Selected excerpt START

Paolo Bonzini July 7, 2016, 12:29 p.m. UTC | #1
On 07/07/2016 14:18, Wanpeng Li wrote:
> From: Wanpeng Li <wanpeng.li@hotmail.com>
> 
> We will go to vcpu_run() loop after L0 emulates VMRESUME which maybe 
> incur kvm_sched_out and kvm_sched_in operations since cond_resched() 
> will be called once need resched. Preemption timer will be reprogrammed 
> if vCPU is scheduled to a different pCPU. Then the preemption timer 
> bit of vmcs02 will be set if L0 enable preemption timer to run L1 even 
> if L1 doesn't enable preemption timer to run L2.
> 
> This patch fix it by don't reprogram preemption timer of vmcs02 if L1's 
> vCPU is scheduled on diffent pCPU when we are in the way to vmresume 
> nested guest, and fallback to hrtimer based emulated method.
> 
> Cc: Paolo Bonzini <pbonzini@redhat.com>
> Cc: Radim Krčmář <rkrcmar@redhat.com>
> Cc: Yunhong Jiang <yunhong.jiang@intel.com>
> Cc: Jan Kiszka <jan.kiszka@siemens.com>
> Cc: Haozhong Zhang <haozhong.zhang@intel.com>
> Signed-off-by: Wanpeng Li <wanpeng.li@hotmail.com>
> ---
> v3 -> v4:
>  * fallback to hrtimer based emulated method when in the way to vmresume nested guest 
> 
>  arch/x86/kvm/x86.c | 3 ++-
>  1 file changed, 2 insertions(+), 1 deletion(-)
> 
> diff --git a/arch/x86/kvm/x86.c b/arch/x86/kvm/x86.c
> index 0cc6cf8..05137c0 100644
> --- a/arch/x86/kvm/x86.c
> +++ b/arch/x86/kvm/x86.c
> @@ -2743,8 +2743,9 @@ void kvm_arch_vcpu_load(struct kvm_vcpu *vcpu, int cpu)
>  			mark_tsc_unstable("KVM discovered backwards TSC");
>  
>  		if (kvm_lapic_hv_timer_in_use(vcpu) &&
> +			(is_guest_mode(vcpu) ||
>  				kvm_x86_ops->set_hv_timer(vcpu,
> -					kvm_get_lapic_tscdeadline_msr(vcpu)))
> +					kvm_get_lapic_tscdeadline_msr(vcpu))))
>  			kvm_lapic_switch_to_sw_timer(vcpu);
>  		if (check_tsc_unstable()) {
>  			u64 offset = kvm_compute_tsc_offset(vcpu,
> 

Thanks, this is good as a fallback.  I'll try to fix it by getting the
pin-based execution controls right but if I fail this patch is okay.

Selected excerpt END
Data shown START

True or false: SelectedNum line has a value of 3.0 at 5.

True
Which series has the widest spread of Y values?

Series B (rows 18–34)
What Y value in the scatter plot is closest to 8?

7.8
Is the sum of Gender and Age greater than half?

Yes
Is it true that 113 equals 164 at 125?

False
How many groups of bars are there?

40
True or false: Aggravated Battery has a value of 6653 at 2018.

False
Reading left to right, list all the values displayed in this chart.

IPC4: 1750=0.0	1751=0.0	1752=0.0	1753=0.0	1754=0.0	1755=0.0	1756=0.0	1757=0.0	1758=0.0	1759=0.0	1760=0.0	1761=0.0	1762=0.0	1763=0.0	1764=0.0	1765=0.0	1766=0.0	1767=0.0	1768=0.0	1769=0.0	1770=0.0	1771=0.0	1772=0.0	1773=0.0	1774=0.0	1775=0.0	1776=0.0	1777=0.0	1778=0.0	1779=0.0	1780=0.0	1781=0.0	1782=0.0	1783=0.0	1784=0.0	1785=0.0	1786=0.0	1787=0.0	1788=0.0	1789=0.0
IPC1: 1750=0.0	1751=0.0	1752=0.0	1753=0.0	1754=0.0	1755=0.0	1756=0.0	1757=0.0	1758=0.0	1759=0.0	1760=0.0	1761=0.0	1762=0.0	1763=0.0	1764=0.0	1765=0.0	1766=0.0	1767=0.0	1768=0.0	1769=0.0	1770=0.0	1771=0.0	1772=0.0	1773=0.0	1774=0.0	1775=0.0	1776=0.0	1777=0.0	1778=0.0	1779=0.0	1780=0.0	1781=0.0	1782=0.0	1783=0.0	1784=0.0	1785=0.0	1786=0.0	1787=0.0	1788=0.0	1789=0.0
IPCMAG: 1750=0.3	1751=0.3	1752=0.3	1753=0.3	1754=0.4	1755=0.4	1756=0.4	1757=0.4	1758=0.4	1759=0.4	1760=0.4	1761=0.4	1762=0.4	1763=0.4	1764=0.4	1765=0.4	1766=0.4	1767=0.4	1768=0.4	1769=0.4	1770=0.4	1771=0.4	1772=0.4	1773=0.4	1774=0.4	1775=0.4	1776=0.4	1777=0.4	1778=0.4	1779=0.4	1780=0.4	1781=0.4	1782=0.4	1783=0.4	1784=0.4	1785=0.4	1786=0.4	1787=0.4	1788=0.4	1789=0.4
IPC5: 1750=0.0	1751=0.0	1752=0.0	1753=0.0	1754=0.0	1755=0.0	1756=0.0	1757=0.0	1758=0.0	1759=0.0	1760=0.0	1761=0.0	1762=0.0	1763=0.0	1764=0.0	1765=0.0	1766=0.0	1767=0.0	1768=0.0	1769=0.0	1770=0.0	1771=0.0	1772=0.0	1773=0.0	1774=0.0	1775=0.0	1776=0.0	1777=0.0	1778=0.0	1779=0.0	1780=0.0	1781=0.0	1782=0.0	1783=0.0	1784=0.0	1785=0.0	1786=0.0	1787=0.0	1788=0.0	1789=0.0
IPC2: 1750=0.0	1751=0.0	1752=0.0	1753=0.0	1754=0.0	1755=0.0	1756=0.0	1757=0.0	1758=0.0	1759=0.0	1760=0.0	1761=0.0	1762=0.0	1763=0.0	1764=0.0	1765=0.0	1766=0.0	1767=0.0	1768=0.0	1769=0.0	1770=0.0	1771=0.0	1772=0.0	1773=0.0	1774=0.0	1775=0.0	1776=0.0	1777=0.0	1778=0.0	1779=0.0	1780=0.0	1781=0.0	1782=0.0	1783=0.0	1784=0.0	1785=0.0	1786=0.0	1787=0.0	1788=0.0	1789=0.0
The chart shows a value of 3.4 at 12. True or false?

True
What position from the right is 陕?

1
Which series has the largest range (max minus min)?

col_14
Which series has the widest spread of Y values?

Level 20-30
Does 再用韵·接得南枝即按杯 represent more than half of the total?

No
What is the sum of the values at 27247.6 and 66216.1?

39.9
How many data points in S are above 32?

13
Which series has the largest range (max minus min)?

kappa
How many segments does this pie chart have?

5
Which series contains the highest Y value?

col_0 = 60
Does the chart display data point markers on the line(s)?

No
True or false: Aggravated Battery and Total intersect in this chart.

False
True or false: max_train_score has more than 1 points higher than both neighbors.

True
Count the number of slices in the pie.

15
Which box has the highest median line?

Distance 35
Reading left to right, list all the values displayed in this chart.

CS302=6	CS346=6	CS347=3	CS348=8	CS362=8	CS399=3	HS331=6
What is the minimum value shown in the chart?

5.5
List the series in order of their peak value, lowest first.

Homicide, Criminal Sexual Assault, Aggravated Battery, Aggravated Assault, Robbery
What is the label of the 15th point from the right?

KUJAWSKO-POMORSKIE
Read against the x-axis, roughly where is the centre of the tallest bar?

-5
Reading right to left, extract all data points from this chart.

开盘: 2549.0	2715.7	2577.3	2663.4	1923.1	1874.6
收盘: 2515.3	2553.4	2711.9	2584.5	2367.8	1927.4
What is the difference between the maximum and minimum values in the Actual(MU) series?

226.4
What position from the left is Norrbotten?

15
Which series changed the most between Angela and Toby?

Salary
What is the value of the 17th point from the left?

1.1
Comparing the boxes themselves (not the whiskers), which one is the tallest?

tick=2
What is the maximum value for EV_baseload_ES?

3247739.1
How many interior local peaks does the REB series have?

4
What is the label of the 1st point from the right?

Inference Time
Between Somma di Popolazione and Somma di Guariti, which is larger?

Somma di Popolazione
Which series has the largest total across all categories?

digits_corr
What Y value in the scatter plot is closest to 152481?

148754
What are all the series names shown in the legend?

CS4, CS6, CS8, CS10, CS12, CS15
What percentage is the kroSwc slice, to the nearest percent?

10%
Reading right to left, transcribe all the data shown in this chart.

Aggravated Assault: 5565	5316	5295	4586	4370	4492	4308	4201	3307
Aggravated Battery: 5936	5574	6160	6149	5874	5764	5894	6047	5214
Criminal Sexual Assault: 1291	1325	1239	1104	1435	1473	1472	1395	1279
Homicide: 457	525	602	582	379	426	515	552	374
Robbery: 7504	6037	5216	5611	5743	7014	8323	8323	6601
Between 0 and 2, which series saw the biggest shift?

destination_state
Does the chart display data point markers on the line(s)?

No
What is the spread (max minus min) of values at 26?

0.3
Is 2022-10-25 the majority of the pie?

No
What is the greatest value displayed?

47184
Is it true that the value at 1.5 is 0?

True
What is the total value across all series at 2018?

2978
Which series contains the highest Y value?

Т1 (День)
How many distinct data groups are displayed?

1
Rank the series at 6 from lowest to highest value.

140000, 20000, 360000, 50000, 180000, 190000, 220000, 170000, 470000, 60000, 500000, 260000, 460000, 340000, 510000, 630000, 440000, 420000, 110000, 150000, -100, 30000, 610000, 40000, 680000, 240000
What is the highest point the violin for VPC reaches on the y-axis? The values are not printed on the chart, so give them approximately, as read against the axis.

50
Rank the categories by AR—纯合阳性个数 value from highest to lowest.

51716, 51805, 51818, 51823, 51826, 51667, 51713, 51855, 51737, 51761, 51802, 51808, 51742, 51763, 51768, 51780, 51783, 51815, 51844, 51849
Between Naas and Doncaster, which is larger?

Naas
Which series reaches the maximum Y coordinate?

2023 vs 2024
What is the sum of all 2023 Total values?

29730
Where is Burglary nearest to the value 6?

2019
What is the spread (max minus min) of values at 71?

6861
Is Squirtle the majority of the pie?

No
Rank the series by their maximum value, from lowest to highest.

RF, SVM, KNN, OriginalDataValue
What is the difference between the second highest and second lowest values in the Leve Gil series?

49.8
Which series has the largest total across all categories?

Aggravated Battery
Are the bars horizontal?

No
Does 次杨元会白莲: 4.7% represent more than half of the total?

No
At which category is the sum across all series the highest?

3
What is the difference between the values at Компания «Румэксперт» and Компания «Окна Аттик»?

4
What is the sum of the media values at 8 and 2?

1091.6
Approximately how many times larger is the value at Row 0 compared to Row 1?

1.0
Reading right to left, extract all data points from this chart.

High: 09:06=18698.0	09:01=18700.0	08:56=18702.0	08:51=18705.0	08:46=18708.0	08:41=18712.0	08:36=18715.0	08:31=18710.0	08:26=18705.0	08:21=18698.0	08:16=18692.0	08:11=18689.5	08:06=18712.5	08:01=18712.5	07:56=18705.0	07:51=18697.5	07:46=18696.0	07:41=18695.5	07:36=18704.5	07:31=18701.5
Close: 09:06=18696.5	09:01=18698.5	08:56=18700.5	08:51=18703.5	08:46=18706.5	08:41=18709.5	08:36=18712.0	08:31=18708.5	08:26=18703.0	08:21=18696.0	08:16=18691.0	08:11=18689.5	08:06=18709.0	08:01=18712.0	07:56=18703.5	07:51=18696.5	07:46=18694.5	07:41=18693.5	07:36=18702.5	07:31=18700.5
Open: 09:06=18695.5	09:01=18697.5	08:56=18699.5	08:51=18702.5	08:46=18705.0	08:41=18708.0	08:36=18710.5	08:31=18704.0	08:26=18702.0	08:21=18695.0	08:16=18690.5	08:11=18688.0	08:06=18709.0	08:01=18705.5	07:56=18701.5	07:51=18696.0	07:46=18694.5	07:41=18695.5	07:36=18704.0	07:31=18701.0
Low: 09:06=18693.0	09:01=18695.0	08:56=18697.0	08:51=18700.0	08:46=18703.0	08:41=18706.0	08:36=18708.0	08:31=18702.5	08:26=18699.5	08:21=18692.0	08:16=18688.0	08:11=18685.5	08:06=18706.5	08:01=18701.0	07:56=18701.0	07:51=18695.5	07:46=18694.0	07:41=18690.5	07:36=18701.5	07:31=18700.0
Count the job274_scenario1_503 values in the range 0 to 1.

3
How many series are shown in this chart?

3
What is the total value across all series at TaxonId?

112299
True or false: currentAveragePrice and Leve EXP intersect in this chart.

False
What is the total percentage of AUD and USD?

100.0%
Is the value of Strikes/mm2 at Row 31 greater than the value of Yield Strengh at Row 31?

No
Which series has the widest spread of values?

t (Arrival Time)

Data shown END

What this task involves.
In the patch discussion, which file does the change modify?

Answer.
arch/x86/kvm/x86.c